Since migrations are regular .erl files in src/, they are compiled normally by rebar3. If you use {src_dirs, [{"src", [{recursive, true}]}]} in your rebar.config, subdirectories like src/migrations/ are included automatically.
DDL Operations
Create Table
{create_table, ~"table_name", [
#kura_column{name = id, type = id, primary_key = true},
#kura_column{name = name, type = string, nullable = false},
#kura_column{name = score, type = integer, default = 0},
#kura_column{name = active, type = boolean, default = true}
]}.Column options:
primary_key—true | false(default:false)nullable—true | false(default:true)default— literal value (integer, float, binary, boolean) orundefinedfor none
Drop Table
{drop_table, ~"table_name"}.Alter Table
{alter_table, ~"users", [
{add_column, #kura_column{name = bio, type = text}},
{drop_column, old_field},
{rename_column, old_name, new_name},
{modify_column, score, float}
]}.Create Index
Indexes use a map-based options format with auto-generated names following Ecto conventions ({table}_{columns}_index):
%% Simple unique index
{create_index, ~"users", [email], #{unique => true}}.

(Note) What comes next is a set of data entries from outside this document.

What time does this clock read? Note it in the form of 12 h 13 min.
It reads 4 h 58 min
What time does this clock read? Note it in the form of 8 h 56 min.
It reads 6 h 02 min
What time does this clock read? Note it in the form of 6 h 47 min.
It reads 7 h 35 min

%% Generates: CREATE UNIQUE INDEX "users_email_index" ON "users" ("email")
%% Non-unique index
{create_index, ~"posts", [user_id], #{}}.

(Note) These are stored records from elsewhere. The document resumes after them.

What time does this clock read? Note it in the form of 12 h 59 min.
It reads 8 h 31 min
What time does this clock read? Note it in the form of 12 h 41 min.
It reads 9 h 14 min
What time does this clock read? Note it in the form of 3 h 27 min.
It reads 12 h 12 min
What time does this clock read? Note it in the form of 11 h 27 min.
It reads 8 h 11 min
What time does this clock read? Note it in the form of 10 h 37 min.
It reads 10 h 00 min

%% Generates: CREATE INDEX "posts_user_id_index" ON "posts" ("user_id")
%% Composite index
{create_index, ~"users", [first_name, last_name], #{}}.
%% Generates: CREATE INDEX "users_first_name_last_name_index" ON ...
%% Partial index
{create_index, ~"users", [email], #{unique => true, where => ~"email IS NOT NULL"}}.
%% Generates: CREATE UNIQUE INDEX "users_email_index" ON "users" ("email") WHERE email IS NOT NULLThe index name is auto-generated via kura_migration:index_name/2. If you need a custom name, the legacy 5-tuple format is still supported:
{create_index, ~"my_custom_idx", ~"users", [email], [unique]}.Drop Index
{drop_index, ~"users_email_index"}.Raw SQL
{execute, ~"ALTER TABLE users ADD CONSTRAINT age_check CHECK (age >= 0)"}.Running Migrations
%% Run all pending migrations
{ok, AppliedVersions} = kura_migrator:migrate(my_repo).Each migration runs in its own transaction. If a migration fails, it is rolled back and subsequent migrations are not attempted.
Rolling Back
%% Roll back the last migration
{ok, RolledBack} = kura_migrator:rollback(my_repo).
%% Roll back the last N migrations
{ok, RolledBack} = kura_migrator:rollback(my_repo, 3).Checking Status
Status = kura_migrator:status(my_repo).
%% Returns: [{Version, Module, up | pending}, ...]Schema-Level Indexes
Instead of manually writing index operations in migrations, you can declare indexes on your schema module. This is the recommended approach — it keeps index definitions alongside your schema and allows rebar3_kura to auto-generate the migration operations for you.
-module(my_user).
-behaviour(kura_schema).
-include_lib("kura/include/kura.hrl").
-export([table/0, fields/0, indexes/0]).
table() -> ~"users".
fields() ->
[#kura_field{name = id, type = uuid, primary_key = true, nullable = false},
#kura_field{name = username, type = string, nullable = false},
#kura_field{name = email, type = string},
#kura_field{name = phone_number, type = string}].
indexes() ->
[{[username], #{unique => true}},
{[email], #{unique => true}},
{[phone_number], #{unique => true, where => ~"phone_number IS NOT NULL"}}].Unique indexes declared via indexes/0 are automatically registered as changeset constraints — no manual unique_constraint/2 calls needed. When a PostgreSQL unique violation fires (e.g. users_email_index), it maps to {email, <<"has already been taken">>} on the changeset.
Schema Migrations Table
Kura automatically creates a schema_migrations table to track which migrations have been applied. This table is created on first use of migrate/1, rollback/1, or status/1.